Als weitere mögliche Ursache für linguistic untranslatability führt Catford (1965: 96) Oligosemie an, die er wie folgt definiert: „if a SL item has a particularly restricted range of meaning it may not be possible to match this restriction in the TL”. Dennoch, so betont er wiederholt, führt das Auftreten solcher „[f]ormal linguistic differences” nicht per se zu Unübersetzbarkeit (ibid.). In der Regel weist der Kontext darauf hin, welches Element eines polysemen oder oligosemen lexikalischen Items funktional relevant ist und ein entsprechendes funktionales Äquivalent für den spezifischen Kontext kann in der Zielsprache gewählt werden (cf. ibid.: 96). Unübersetzbarkeit tritt nur dann auf, wenn diese formalen Kriterien „textually-functionally-relevant feature[s] of the SL text” sind (ibid.: 98), beispielsweise in einem Wortspiel dass auf der Polysemie eines Begriffs in der Ausgangssprache beruht (cf. ibid.).

Unterschiede in den Konzepten der Ausgangs- und Zielkultur („the absence of a situational feature, functionally relevant for the SL text in the TL culture” ibid.: 99) können zu cultural untranslatabilty führen (cf. ibid.: 99). Häufig, so Catford (1965: 100), lässt sich diese jedoch durch eine direkte Übernahme des Wortes in den Text der Ausgangssprache lösen „leaving its contextual meaning to emerge from the co-text (or else explaining it in a footnote)” oder indem ein Lehnwort mit ähnlicher Funktion genutzt wird, das in der Zielkultur etabliert ist. Catford (1965: 101) schlussfolgert, dass cultural untranslatabilty oft nur insofern als unübersetzbar zu betrachten ist, dass „the use in the TL text of any approximate translation equivalent produces and unusual collocation”; aus diesem Grund spricht er auch von collocational untranslatability. Abhängig davon, ob im Ausgangstext ebenfalls eine wenig frequente Kollokation auftritt, kann eine solche im Zieltext auch Zeichen einer guten Übersetzung sein (cf. ibid.: 103). Collocational untranslatability bezieht sich daher nur auf Fälle, in denen der Ausgangstext eine gewöhnliche Kollokation hat, deren Übersetzung im Zieltext jedoch zu einer ungewöhnlichen führen würde.

→ Arbeitsauftrag 1
Gib den Textauszug über Catfords Formen der Unübersetzbarkeit in zwei Sätzen wieder.
→ Arbeitsauftrag 2
Führe den Textauszug über Catfords Formen der Unübersetzbarkeit im Anschluss an seinen letzten Satz fort.
Die Zeilen sind eigenständiges Material und gehören nicht zum Textauszug.

(Erfasste Daten)

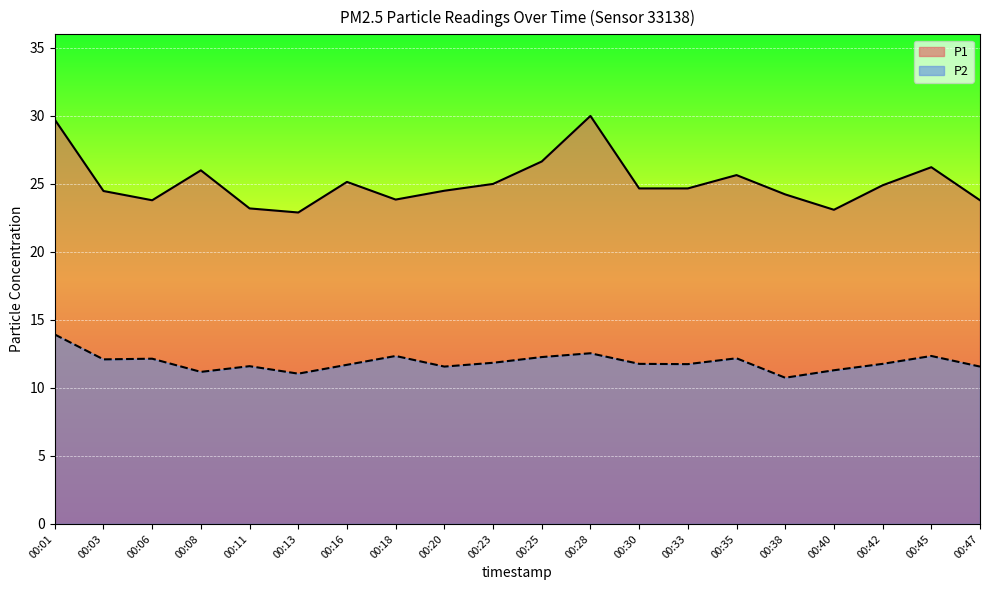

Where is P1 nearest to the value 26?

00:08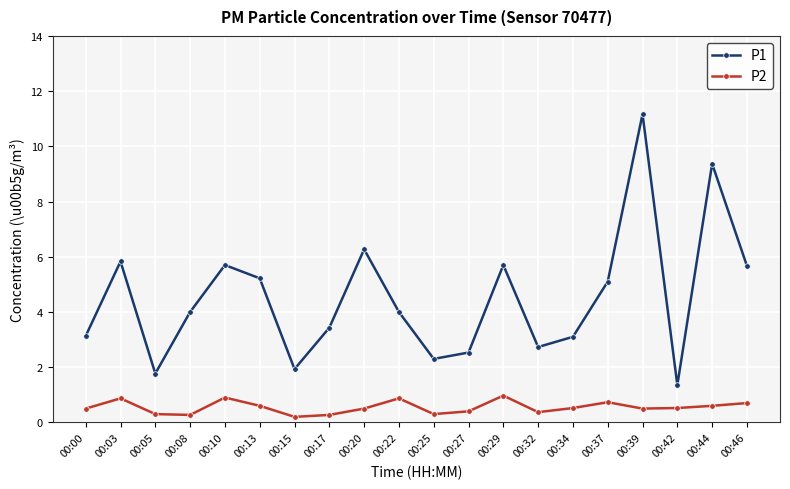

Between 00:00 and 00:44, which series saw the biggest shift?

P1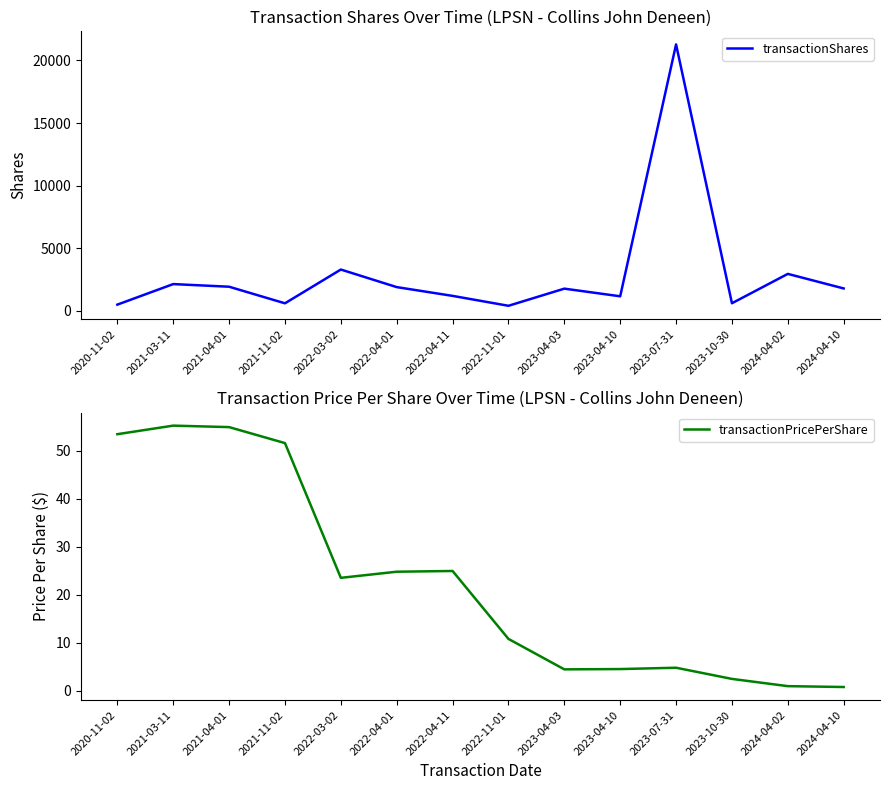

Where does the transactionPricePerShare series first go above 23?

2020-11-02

→ Ergebnis 1
Nach Catford führen formale sprachliche Unterschiede wie Oligosemie nicht per se zu Unübersetzbarkeit, sondern nur dann, wenn sie textuell-funktional relevant sind, etwa in einem Wortspiel, das auf der Polysemie eines Begriffs beruht. Cultural untranslatability entsteht durch Unterschiede in den Konzepten von Ausgangs- und Zielkultur, lässt sich aber oft durch direkte Übernahme des Wortes oder ein etabliertes Lehnwort lösen und gilt meist nur insofern als unübersetzbar, als eine annähernde Entsprechung im Zieltext eine ungewöhnliche Kollokation erzeugt, weshalb Catford auch von collocational untranslatability spricht.

→ Ergebnis 2
Burnshaw (1960/1995: xi) spricht ebenfalls Übersetzungsprobleme an, die sich Catfords Konzepten der linguistic und collocational untranslatability zuordnen ließen. In einer Versübersetzung französischer Dichtung in das Englische, beschreibt er:

a single French word could not be rendered by a single English word - pieces of two or even three might be required. Other words, with double denotations in the French, had to be halved in English or equated by impossible compounds. (ibid.)

In ähnlicher Weise problematisiert Nida (1964: 171) die Übersetzung kultureller Konzepte und schlägt vor, ein kulturelles Äquivalent in der Zielsprache zu suchen:

[…] there may be no object or event in the receptor culture which corresponds to some referent in the source text, but the equivalent function is realized by another object or event. For example, people may have no experience of snow, and hence no word for it, but they may have a phrase such as ‘white as kapok down’ which is functionally equivalent to ‘white as snow’.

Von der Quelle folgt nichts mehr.